Question

How do you determine the vector and parametric equations for the plane through point (1 -2, 3) and parallel to the xy-plane?

Answer 1

Hint: To determine the vector and parametric equation for the plane we should check the conditions given in the question. It is mentioned that it is parallel to the xy plane. So it means the plane is perpendicular to the z axis then from this condition we find the value of the z coordinate in the given point. Then we represent it in required forms.

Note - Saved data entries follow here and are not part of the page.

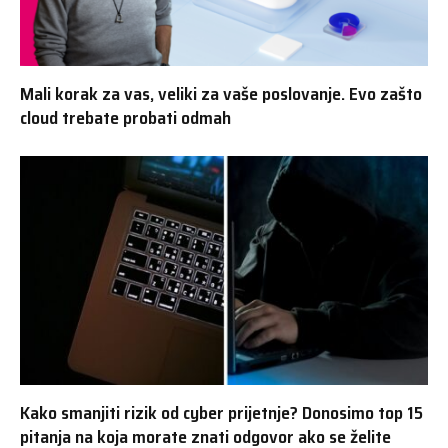
Mali korak za vas, veliki za vaše poslovanje. Evo zašto
cloud trebate probati odmah
Kako smanjiti rizik od cyber prijetnje? Donosimo top 15
pitanja na koja morate znati odgovor ako se želite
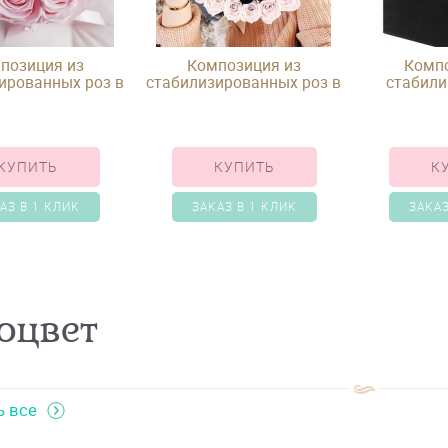
позиция из
Композиция из
Компо
ированных роз в
стабилизированных роз в
стабили
шляпной коробке
шляпной коробке
фиолето
подароч
КУПИТЬ
КУПИТЬ
К
АЗ В 1 КЛИК
ЗАКАЗ В 1 КЛИК
ЗАКАЗ
оцвет
ь все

Complete step by step solution:
Any plane that is parallel to the xy - plane is perpendicular the the z-axis. i.e. it has a normal vector given by:
\[\overrightarrow{n}=\left. \left( \begin{matrix}
0 \\
0 \\
1 \\
\end{matrix} \right. \right)\]
Hence the plane has an equation of the form:
0x + 0y + 1z = k
\[\Rightarrow \] z = k
We want the plane to pass through (1, −2, 3) and so the value of k becomes 3 So, k = 3
Hence the required plane equation is
z = 3
For the vector equation we use the form as given below:
\[\left( \overrightarrow{r}-\overrightarrow{{{r}_{0}}} \right).\overrightarrow{n}=0\]
\[\Rightarrow \overrightarrow{r}.\overrightarrow{n}=\overrightarrow{{{r}_{0}}}.\overrightarrow{n}\]
This gives us the equation as below:
\[\Rightarrow \overrightarrow{r}.\left. \left( \begin{matrix}
0 \\
0 \\
1 \\
\end{matrix} \right. \right)=\left. \left( \begin{matrix}
1 \\
-2 \\
3 \\
\end{matrix} \right. \right).\left. \left( \begin{matrix}
0 \\
0 \\
1 \\
\end{matrix} \right. \right)\]
\[\Rightarrow \overrightarrow{r}.\left. \left( \begin{matrix}
0 \\
0 \\
1 \\
\end{matrix} \right. \right)=\] 3
We can show this equation obtained on a 3D plot as follows:

Note: It is required to know the procedure to be followed in solving these kinds of questions. We have to be well versed in converting the equation of the plane obtained in vector form and then we can plot the graph according to the obtained solution.